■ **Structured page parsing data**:
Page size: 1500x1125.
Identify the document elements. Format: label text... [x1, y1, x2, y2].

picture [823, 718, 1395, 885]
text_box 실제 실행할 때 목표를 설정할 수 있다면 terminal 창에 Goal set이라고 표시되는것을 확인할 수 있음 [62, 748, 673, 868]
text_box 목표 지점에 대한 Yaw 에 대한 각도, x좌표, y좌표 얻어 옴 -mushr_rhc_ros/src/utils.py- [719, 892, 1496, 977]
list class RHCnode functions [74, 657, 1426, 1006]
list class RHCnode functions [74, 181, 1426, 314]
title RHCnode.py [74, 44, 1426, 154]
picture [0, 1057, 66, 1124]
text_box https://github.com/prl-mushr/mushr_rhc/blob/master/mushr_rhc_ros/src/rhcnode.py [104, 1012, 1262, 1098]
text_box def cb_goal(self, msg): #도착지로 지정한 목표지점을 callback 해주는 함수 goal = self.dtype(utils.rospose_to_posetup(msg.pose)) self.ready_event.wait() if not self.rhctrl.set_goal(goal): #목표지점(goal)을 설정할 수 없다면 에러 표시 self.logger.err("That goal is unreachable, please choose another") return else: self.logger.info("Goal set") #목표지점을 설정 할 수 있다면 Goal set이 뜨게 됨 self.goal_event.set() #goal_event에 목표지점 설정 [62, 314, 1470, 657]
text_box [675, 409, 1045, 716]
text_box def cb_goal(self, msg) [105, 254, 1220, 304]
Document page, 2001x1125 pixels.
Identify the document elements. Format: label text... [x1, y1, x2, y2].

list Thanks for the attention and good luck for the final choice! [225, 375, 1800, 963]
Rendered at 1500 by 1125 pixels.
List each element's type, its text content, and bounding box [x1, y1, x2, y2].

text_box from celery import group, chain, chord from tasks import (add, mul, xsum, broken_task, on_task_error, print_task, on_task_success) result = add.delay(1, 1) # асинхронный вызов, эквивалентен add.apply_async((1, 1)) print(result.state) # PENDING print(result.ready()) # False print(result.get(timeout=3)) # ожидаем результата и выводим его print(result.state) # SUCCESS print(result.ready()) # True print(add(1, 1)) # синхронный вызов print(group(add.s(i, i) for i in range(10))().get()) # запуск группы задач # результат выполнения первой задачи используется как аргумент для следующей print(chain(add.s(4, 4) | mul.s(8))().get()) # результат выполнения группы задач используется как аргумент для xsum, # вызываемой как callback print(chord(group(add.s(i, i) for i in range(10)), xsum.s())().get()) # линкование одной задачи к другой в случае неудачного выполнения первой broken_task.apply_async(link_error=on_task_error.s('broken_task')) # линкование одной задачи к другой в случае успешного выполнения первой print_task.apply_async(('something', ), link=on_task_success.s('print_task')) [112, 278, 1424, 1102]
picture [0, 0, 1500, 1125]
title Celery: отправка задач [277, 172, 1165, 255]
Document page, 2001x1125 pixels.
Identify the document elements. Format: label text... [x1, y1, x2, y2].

■ **TASK OBJECTIVE**: Each line from the top of the data, up to and including the line that contains "Rendered at 1500 by 1125 pixels.", should be set down exactly.

■ **WRITTEN RESPONSE**:
Page size: 1500x1125.
Identify the document elements. Format: label text... [x1, y1, x2, y2].

picture [823, 718, 1395, 885]
text_box 실제 실행할 때 목표를 설정할 수 있다면 terminal 창에 Goal set이라고 표시되는것을 확인할 수 있음 [62, 748, 673, 868]
text_box 목표 지점에 대한 Yaw 에 대한 각도, x좌표, y좌표 얻어 옴 -mushr_rhc_ros/src/utils.py- [719, 892, 1496, 977]
list class RHCnode functions [74, 657, 1426, 1006]
list class RHCnode functions [74, 181, 1426, 314]
title RHCnode.py [74, 44, 1426, 154]
picture [0, 1057, 66, 1124]
text_box https://github.com/prl-mushr/mushr_rhc/blob/master/mushr_rhc_ros/src/rhcnode.py [104, 1012, 1262, 1098]
text_box def cb_goal(self, msg): #도착지로 지정한 목표지점을 callback 해주는 함수 goal = self.dtype(utils.rospose_to_posetup(msg.pose)) self.ready_event.wait() if not self.rhctrl.set_goal(goal): #목표지점(goal)을 설정할 수 없다면 에러 표시 self.logger.err("That goal is unreachable, please choose another") return else: self.logger.info("Goal set") #목표지점을 설정 할 수 있다면 Goal set이 뜨게 됨 self.goal_event.set() #goal_event에 목표지점 설정 [62, 314, 1470, 657]
text_box [675, 409, 1045, 716]
text_box def cb_goal(self, msg) [105, 254, 1220, 304]
Document page, 2001x1125 pixels.
Identify the document elements. Format: label text... [x1, y1, x2, y2].

list Thanks for the attention and good luck for the final choice! [225, 375, 1800, 963]
Rendered at 1500 by 1125 pixels.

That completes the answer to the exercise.